Şeyh Muhammed, işkence eşliğinde verdiği ifadede; “Afia Sıdıki’nin kendilerine lojistik destek sağladığı ve saldırıyı planlayan yedi kişiden biri olduğunu” söyleyecekti.
Dr. Afia Sıddıki’nin ismi “11 Eylül Saldırısı ve El Kaide Dosyası”na yazılacaktı.
Amerika tarafından 25 Mart 2003’te Küresel Bazda Aranan Terörist Listesi’nde Dr. Afia Sıddıki’nin de yer aldığı dünya kamuoyuna açıklandı.
Amerikan Medyası, bundan sonra Dr. Afia Sıdıki’yi “Leydi El Kaide, El Kaide’nin Kadın Dehası” olarak tanımlayacaktı.
Amerika’nın Terörist Listesinde, Dr.

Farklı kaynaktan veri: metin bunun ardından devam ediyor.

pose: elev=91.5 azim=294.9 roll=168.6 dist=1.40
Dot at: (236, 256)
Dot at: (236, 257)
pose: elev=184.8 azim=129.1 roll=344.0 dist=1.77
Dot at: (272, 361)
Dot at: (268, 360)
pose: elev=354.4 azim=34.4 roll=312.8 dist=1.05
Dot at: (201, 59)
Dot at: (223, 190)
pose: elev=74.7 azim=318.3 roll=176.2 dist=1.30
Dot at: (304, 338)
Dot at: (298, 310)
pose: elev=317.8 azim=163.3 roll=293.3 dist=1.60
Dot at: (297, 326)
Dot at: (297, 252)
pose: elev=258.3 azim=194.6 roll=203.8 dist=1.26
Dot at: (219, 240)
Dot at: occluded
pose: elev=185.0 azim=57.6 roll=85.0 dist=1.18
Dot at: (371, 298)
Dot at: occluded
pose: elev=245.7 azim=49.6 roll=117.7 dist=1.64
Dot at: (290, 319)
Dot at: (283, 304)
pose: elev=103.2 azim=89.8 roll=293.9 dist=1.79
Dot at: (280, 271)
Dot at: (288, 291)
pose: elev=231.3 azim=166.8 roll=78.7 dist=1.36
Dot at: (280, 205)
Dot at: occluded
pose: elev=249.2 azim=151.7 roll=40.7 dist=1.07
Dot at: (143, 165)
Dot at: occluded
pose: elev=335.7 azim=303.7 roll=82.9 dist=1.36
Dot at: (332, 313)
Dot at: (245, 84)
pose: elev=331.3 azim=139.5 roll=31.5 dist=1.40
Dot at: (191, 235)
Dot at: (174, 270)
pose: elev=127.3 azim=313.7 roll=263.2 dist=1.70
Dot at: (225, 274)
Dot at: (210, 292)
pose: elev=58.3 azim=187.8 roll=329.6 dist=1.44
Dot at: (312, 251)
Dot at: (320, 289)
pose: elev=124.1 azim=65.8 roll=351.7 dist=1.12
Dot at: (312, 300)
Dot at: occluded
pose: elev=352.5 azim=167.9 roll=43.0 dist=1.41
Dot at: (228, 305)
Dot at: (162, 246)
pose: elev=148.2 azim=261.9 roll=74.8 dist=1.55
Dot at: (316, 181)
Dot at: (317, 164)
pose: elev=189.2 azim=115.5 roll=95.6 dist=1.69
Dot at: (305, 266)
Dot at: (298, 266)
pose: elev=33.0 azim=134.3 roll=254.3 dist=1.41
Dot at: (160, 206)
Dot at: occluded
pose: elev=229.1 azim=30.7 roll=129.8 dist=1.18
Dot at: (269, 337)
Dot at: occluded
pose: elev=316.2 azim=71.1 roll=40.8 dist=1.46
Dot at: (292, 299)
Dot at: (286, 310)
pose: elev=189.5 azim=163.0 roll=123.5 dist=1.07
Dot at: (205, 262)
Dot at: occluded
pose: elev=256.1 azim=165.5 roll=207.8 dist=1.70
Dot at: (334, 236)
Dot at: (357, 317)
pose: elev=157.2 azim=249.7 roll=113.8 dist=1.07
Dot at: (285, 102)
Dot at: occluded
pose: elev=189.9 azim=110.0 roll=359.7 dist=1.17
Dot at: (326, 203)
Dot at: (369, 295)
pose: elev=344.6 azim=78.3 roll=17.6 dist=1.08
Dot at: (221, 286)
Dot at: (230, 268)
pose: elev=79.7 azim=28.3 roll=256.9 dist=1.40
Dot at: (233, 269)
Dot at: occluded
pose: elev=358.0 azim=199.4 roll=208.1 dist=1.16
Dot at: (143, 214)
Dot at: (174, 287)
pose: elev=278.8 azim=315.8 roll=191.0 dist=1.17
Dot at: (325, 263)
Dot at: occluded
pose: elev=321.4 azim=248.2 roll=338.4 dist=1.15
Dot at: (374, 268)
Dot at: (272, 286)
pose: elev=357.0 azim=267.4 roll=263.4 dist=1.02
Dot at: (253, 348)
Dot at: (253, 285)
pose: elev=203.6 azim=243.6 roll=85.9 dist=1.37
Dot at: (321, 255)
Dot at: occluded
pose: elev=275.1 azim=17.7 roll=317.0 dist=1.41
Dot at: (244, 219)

Afia Sıddıki; aran tek kadın olarak yer aldı.
Deborah Scroggins isimli bir yazar, kitabında, Sıddıki'nin Amerikan Yahudilerinin "Müslümanlara karşı sonsuza dek entrika çevirdiğine" inandığını yazdı .
11 Eylül saldırılarından Yahudileri sorumlu tutuyor ve 2010'daki duruşmasında jüri üyelerinin Yahudi olmamasını talep etmeye çalıştı.
Afia, 2002’de Pakistan’a döndüğünde muhtemelen Amerikan Terör Listesinde aranalar arasında olduğundan haberdardı. Afia, üç çocuğunu da yanına alarak; İslamabad’daki amcasını ziyaret etmek üzere Karaçi’den ayrılır.
Evden ayrılması ile Afia’dan bir daha haber alınamaz.
Amerikan istihbaratına göre; “Afia, El Kaide Şüphelisi Şeyh Muhammed’in yeğeni Ammar El Belluci ile evlenmiş ve Afganistan Cihadı’na katılmak üzere Belluci’nin ailesinin yanında saklanmaktaydı.”
Ancak bu raporlar, Avukat Elaine Whitfield Sharp tarafından çürütülüyor.
Ailesine göre kesinlikle ikinci bir evlilik yapmamıştı.
Afia çocukları ile birlikte seyahat esnasında, Pakistan İstihbarat Teşkilatı (Inter- Services Intelligence/ ISI) elemanları tarafından alıkonuldu.
30 Mart 2003’te dönemin Pakistan Başbakanı Pervez Müşerref; “Para Karşılığı ve Siyasi Kariyeri” için, Afia’yı Amerika’ya teslim etmişti.
Pervez Müşerref; Pakistan’ın Asil Kız Evladını, Amerika’ya satıp; Pakistan Tarihinde utanç sayfası açmakla itham edildi.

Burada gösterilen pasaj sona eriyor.